À son arrivée au Canada, Shinder Singh Purewal parlait à peine l’anglais, et encore moins le français. Il n’aurait jamais pensé qu’un jour, il deviendrait juge de la citoyenneté et ferait prêter serment aux nouveaux Canadiens dans les deux langues officielles.

Le juge Purewal est né en Inde dans une famille de petits fermiers. Il n’avait qu’un mois lorsque son père a été assassiné, et sa mère a dû élever seule ses quatre enfants. Elle voyait beaucoup de jeunes garçons du village quitter le pays pour aller au Canada et elle a décidé de donner à sa famille la chance de vivre dans un pays en paix. La famille est donc arrivée au Canada en septembre 1979. Le juge Purewal avait alors 17 ans. «Je ne connaissais que quelques mots d’anglais et j’arrivais seulement à prononcer des phrases très simples.»

De l’anglais au français
Après avoir perfectionné son anglais, le juge Purewal s’est attaqué au français : «Qui ne veut pas connaître la langue de Voltaire?» Tout en peaufinant sa maîtrise des deux langues officielles, il a étudié l’histoire politique à l’Université Queen’s, à Kingston, en Ontario, et il a pu interviewer le premier ministre Pierre Elliott Trudeau alors qu’il rédigeait son mémoire de maîtrise sur la politique du multiculturalisme. Il n’a jamais oublié ces expériences, qui ont assuré sa réussite professionnelle : «Ce sont le français et l’anglais qui permettent à tout immigrant d’avancer dans notre pays.»

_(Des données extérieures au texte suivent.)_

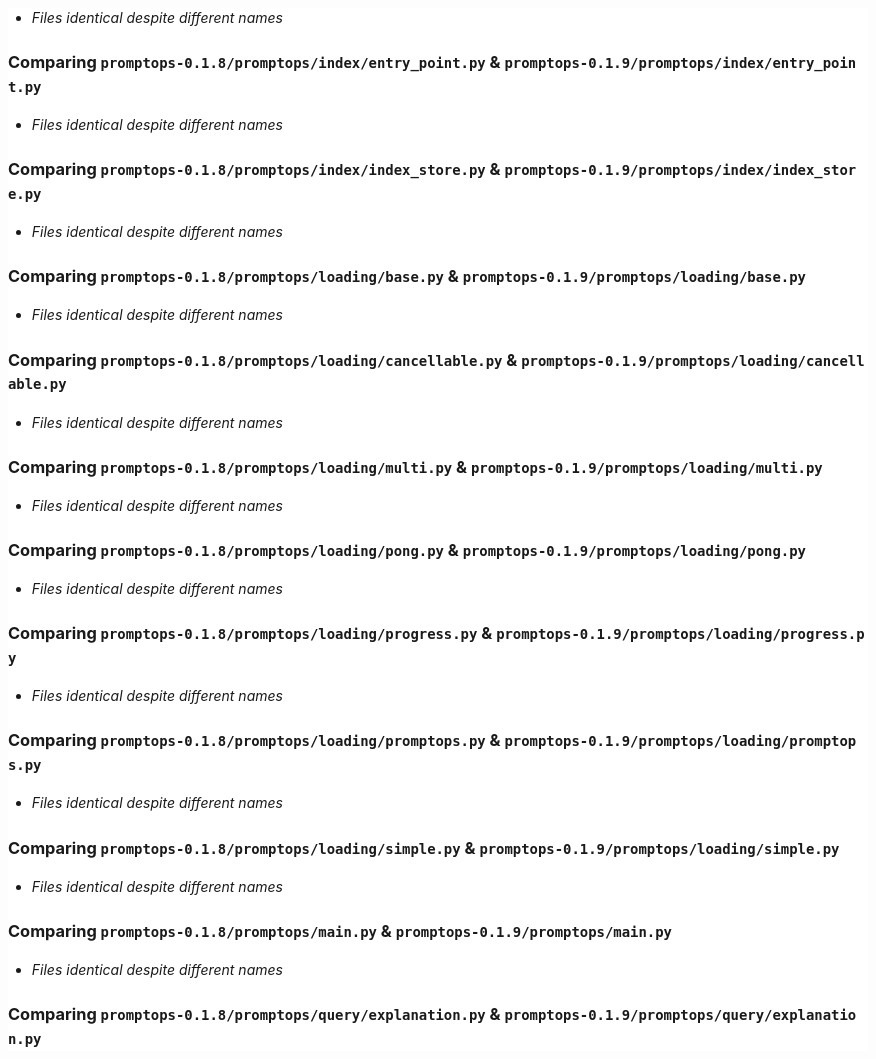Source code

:  * *Files identical despite different names*

### Comparing `promptops-0.1.8/promptops/index/entry_point.py` & `promptops-0.1.9/promptops/index/entry_point.py`

 * *Files identical despite different names*

### Comparing `promptops-0.1.8/promptops/index/index_store.py` & `promptops-0.1.9/promptops/index/index_store.py`

 * *Files identical despite different names*

### Comparing `promptops-0.1.8/promptops/loading/base.py` & `promptops-0.1.9/promptops/loading/base.py`

 * *Files identical despite different names*

### Comparing `promptops-0.1.8/promptops/loading/cancellable.py` & `promptops-0.1.9/promptops/loading/cancellable.py`

 * *Files identical despite different names*

### Comparing `promptops-0.1.8/promptops/loading/multi.py` & `promptops-0.1.9/promptops/loading/multi.py`

 * *Files identical despite different names*

### Comparing `promptops-0.1.8/promptops/loading/pong.py` & `promptops-0.1.9/promptops/loading/pong.py`

 * *Files identical despite different names*

### Comparing `promptops-0.1.8/promptops/loading/progress.py` & `promptops-0.1.9/promptops/loading/progress.py`

 * *Files identical despite different names*

### Comparing `promptops-0.1.8/promptops/loading/promptops.py` & `promptops-0.1.9/promptops/loading/promptops.py`

 * *Files identical despite different names*

### Comparing `promptops-0.1.8/promptops/loading/simple.py` & `promptops-0.1.9/promptops/loading/simple.py`

 * *Files identical despite different names*

### Comparing `promptops-0.1.8/promptops/main.py` & `promptops-0.1.9/promptops/main.py`

 * *Files identical despite different names*

### Comparing `promptops-0.1.8/promptops/query/explanation.py` & `promptops-0.1.9/promptops/query/explanation.py`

On peut dire que le juge Purewal est l’incarnation même de cette affirmation lorsque, dans sa Cour de la citoyenneté de Surrey, en Colombie-Britannique, il fait prêter serment aux nouveaux Canadiens dans les deux langues officielles. Il récite également la version française du serment et prononce quelques mots en français pendant la cérémonie pour, dit-il, «mettre en relief le fait que le pays est fondé sur deux langues – le français et l’anglais».